Miracle! Au delà du réel évite de sombrer dans l'apologie neuneu des psychotropes grâce à un scénario de série B ultra solide. Le film de Ken Russell est un mélange entre le film de genre et le film expérimental à la Jodorowsky. En dépit d'un côté un peu kitsch dû à l'âge du film, Au delà du réel est un film unique, étrange, mystique et surtout passionnant à regarder. Sur une trame basique de savant fou qui délaisse sa femme pour ses expériences de barjots, Ken Russell injecte dans son film des questionnements philosophiques à la 2001 l'odyssée de l'espace.

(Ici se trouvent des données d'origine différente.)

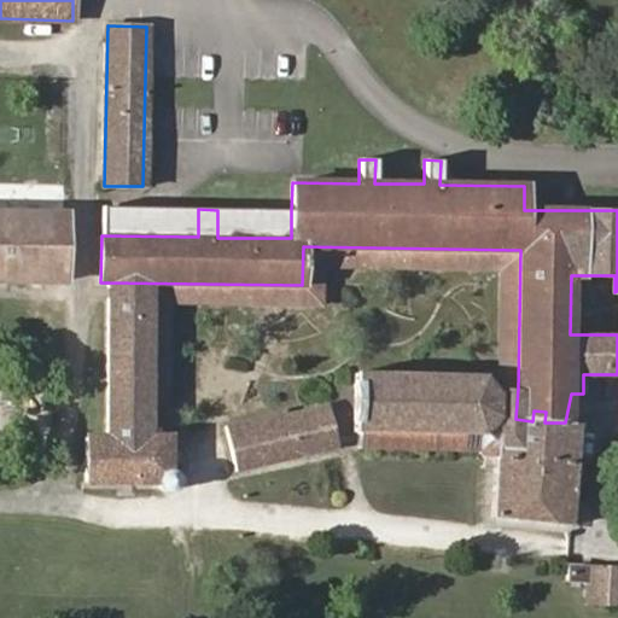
[(198,237),(198,209),(101,208),(101,235),(198,237)]
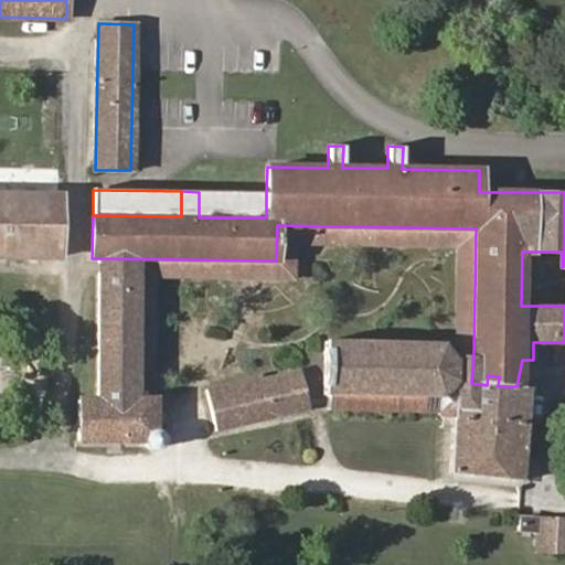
[(266,217),(266,192),(199,192),(199,217),(266,217)]
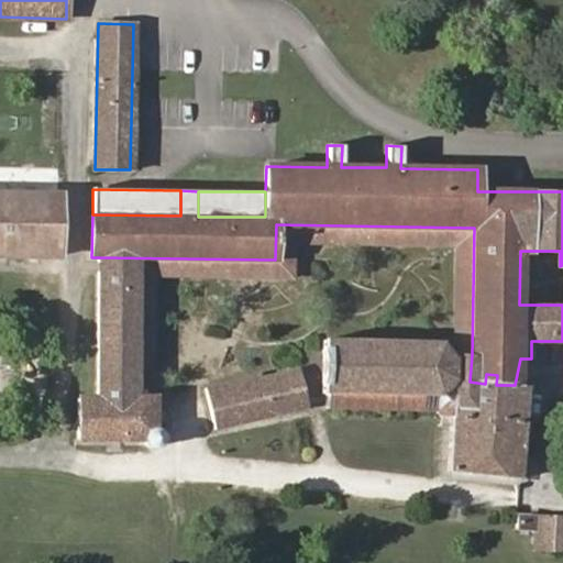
[(57,256),(58,195),(40,195),(40,197),(12,196),(12,194),(0,194),(0,255),(11,256),(11,254),(39,254),(39,256),(57,256)]
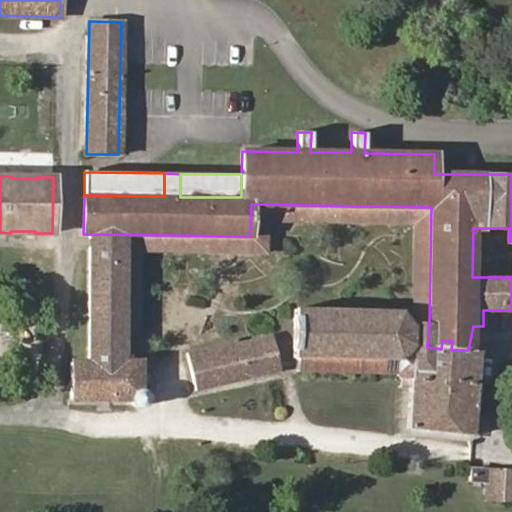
[(429,322),(431,207),(251,204),(250,236),(90,234),(90,249),(123,249),(121,361),(137,362),(139,250),(266,252),(267,220),(414,222),(413,322),(429,322)]
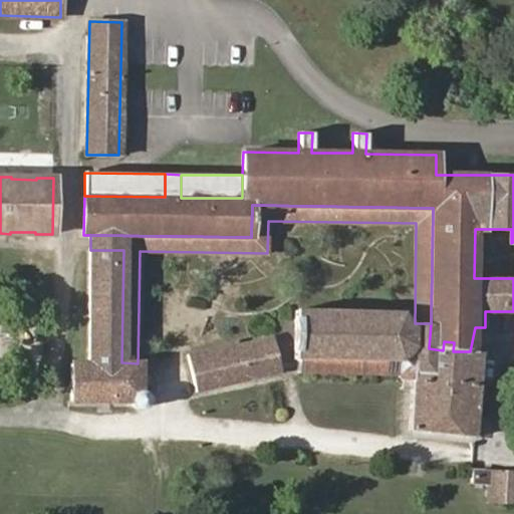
[(70,362),(70,399),(131,400),(131,403),(132,405),(134,408),(137,409),(141,409),(144,408),(146,405),(147,403),(147,400),(146,397),(144,395),(142,394),(140,393),(138,393),(138,363),(121,362),(123,250),(90,250),(88,362),(70,362)]
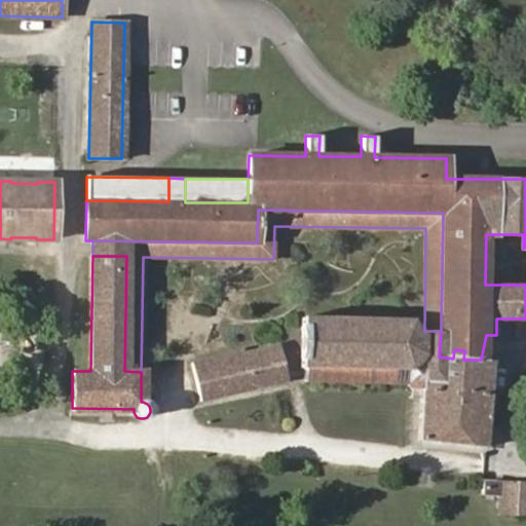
[(411,321),(303,317),(301,367),(304,367),(411,370),(422,380),(421,389),(418,440),(484,446),(491,362),(481,360),(463,360),(464,350),(454,349),(453,359),(439,357),(441,331),(424,331),(420,331),(411,321)]
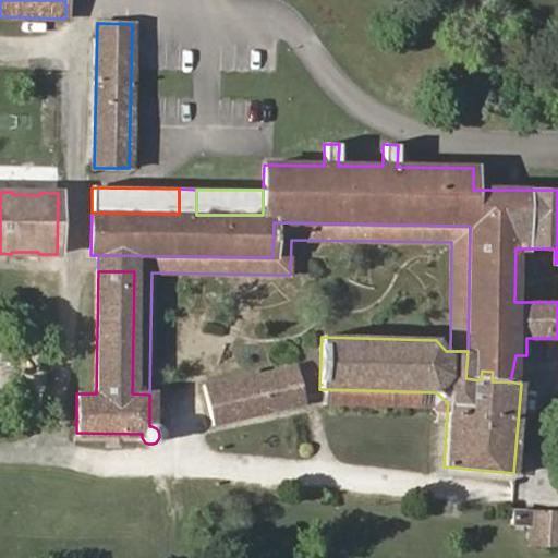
[(305,403),(296,366),(259,375),(258,372),(203,385),(213,425),(305,403)]
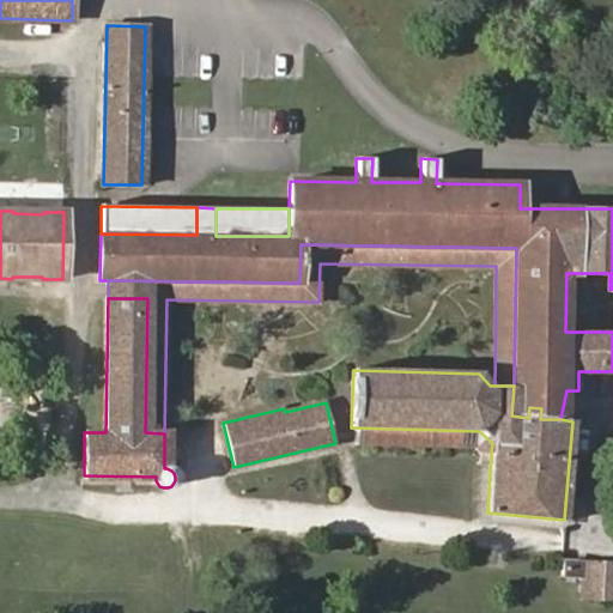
[(492,443),(479,431),(354,428),(354,443),(473,447),(480,453),(491,454),(492,443)]
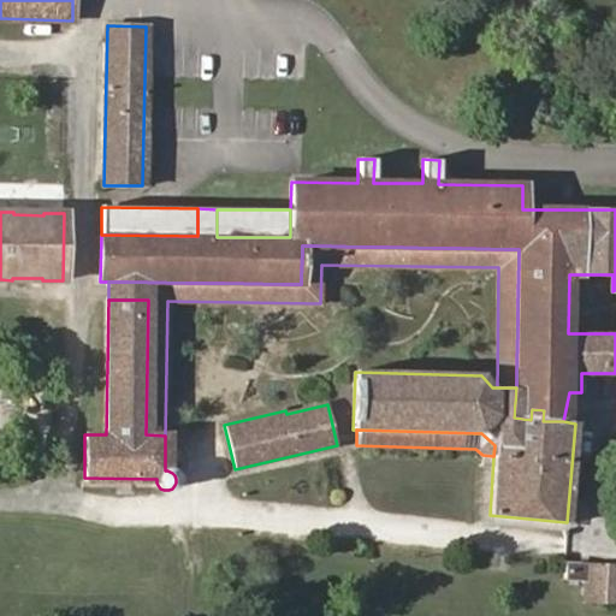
[(615,600),(615,568),(566,566),(566,578),(586,579),(585,599),(615,600)]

Alors OK, on a pas affaire à du Gilles Deleuze ou à du Jankelevitch, mais le film va au bout de son délire mégalo. Au delà du réel, c'est un film qui questionne les origines de notre existence dans un mix original de violence, de visions, de spiritualité mystique, de suspense et de divertissement. Quand on pense que la Warner a produit un film de ce genre, cela prouve une nouvelle fois que l'on vit actuellement une époque bien fadasse en terme d'originalité dans les productions cinématographiques américaines d'aujourd'hui.
La réussite d'Au delà du réel vient également de son charme rétro. Les questionnements philosophiques et la manière dont ils sont abordés dans ce film respirent les 70's. A cette époque, les états altérés de conscience passionnaient la communauté scientifique, d'autant plus que les jeunes chercheurs qui planchaient sur le sujet venaient de découvrir récemment le LSD! Quelques années auparavant, le fameux parapsychologue Charles Tart avait publié le bouquin Altered States of Consciousness et créé la psychologie transpersonnelle, une école de psychologie qui intégrait en son sein les grandes traditions spirituelles du chamanisme et des religions. Un courant de pensée qui a obligatoirement influencé Ken Russell et son scénariste.
Heureusement que je n'ai pas vu ce film à l'âge de 18 ans! En plein questionnement philosophique sur l'existence et manquant totalement de maturité, même si je pensais être un génie à cette époque, j'aurais certainement pris au pied de la lettre le film de Ken Russell. N'oublions pas que le but premier d'Au delà du réel est de divertir, chose qu'il exécute avec brio. C'est quand je vois des spectateurs écrire sur allociné des choses comme: "Une déchirure spatio-temporelle s'est produite dans mon esprit à la vision de ce film. J'ai pu à travers elle accéder à la vérité de toute chose : à l'immatérialité de mes pensées et de ma conscience. Au reflet étincelant de mon âme à travers ce que je perçois comme être la réalité. Durant cet instant trop éphémère, j'ai su..." que j'ai peur de l'influence de certains films sur des cerveaux fragiles. Au delà du réel reste un film de genre et pas une propagande new age!
En revanche, je pense malgré tout que vivre une expérience chamanique doit être dantesque. Ressentir un véritable EMC (état modifié de conscience) doit sincèrement nous ouvrir les yeux sur de nouvelles choses, je n'en doute pas.